Restraint-Free Care in Nursing Homes

Introduction
Restraint-Free Care: A Paradigm Shift

1. Why Use Restraint-Free Care?

The Nursing Home Reform Act of OBRA 1987 mandates the rights of nursing home residents to humane care, including freedom from restraint. Systematic efforts toward reduction and elimination of restraints require significant commitment from administration and nursing staff who collaborate with the interdisciplinary team on a day-to-day basis to provide individualized care.

The nurse is in the critical position of coordinating the development of a plan for practical methods of managing mobility and behavioral issues that in the past would have resulted in the use of restraints.
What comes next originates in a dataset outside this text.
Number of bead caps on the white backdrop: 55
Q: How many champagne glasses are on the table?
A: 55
The following review of literature provides the clinician with information necessary to approach this issue affecting quality of life of nursing home residents.

2. What is a Restraint?

A physical restraint, as defined by the Centers for Medicare & Medicaid Services (CMS) Interpretive Guidelines (483.12 F tag 221), is “any manual method or physical or mechanical device, material or equipment attached or adjacent to the resident’s body that the individual cannot remove easily, which restricts freedom of movement or normal access to one’s body."

Examples include but are not limited to, leg restraints, arm restraints, hand mitts, waist/ belt restraints, pelvic restraints, lap cushions and lap trays that the resident cannot remove, soft ties or vests, chest/pelvic combinations, and vest/chest/jacket restraints. Certain facility practices also meet the definition of restraint, including: using bed rails to keep a resident from getting out of bed as opposed to promoting mobility while in bed; tucking in a sheet so tightly that a bed-bound resident cannot move; using chairs that prevent rising; and placing a wheelchair-bound resident so close to a wall that the wall prevents movement.
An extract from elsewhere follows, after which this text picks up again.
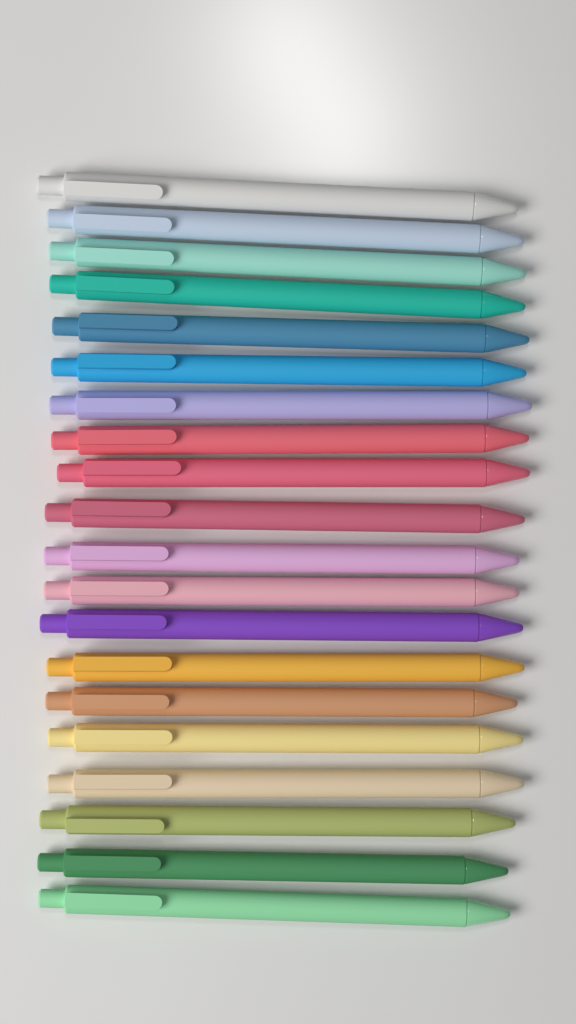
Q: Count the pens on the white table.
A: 20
Seclusion, the involuntary confinement of a resident alone in a room that the resident is physically prevented from leaving, may also be characterized as a form of restraint.

According to Federal Regulations (2001) “depending on their purpose, siderails may or may not be restraints.” When siderails prevent or impede the resident’s desired movement, such as getting out of bed when the resident wants to get out of bed, the rails are considered a restraint. If the resident uses siderails to promote bed mobility, the rails are not considered a restraint. The policy does make clear that when siderails serve both purposes, to enhance bed mobility and to keep the resident from getting out of bed, the rails are considered a restraint.
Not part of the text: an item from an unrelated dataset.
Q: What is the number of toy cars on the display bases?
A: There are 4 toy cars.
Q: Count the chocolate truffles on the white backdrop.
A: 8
3. Trends in Restraint Use

Even with significant reductions in restraint use since the passage of OBRA’87, from an overall prevalence of 36% in 1988 (1) to approximately 13.1 % in 1998 (2), restraint use varies widely (3). Some nursing homes reported almost 20 % usage and others greater than 25% usage (4). The majority of restrained residents were cognitively impaired ambulatory residents whom staff identified as being of high risk for falling (5).

No national figures for siderail utilization exist due to the variation in how facilities describe siderails as restraints. However, data from an ongoing study of siderail use in three nursing homes revealed that in 1999, bilateral siderails were used in approximately 40% to 70% of nursing home residents (6).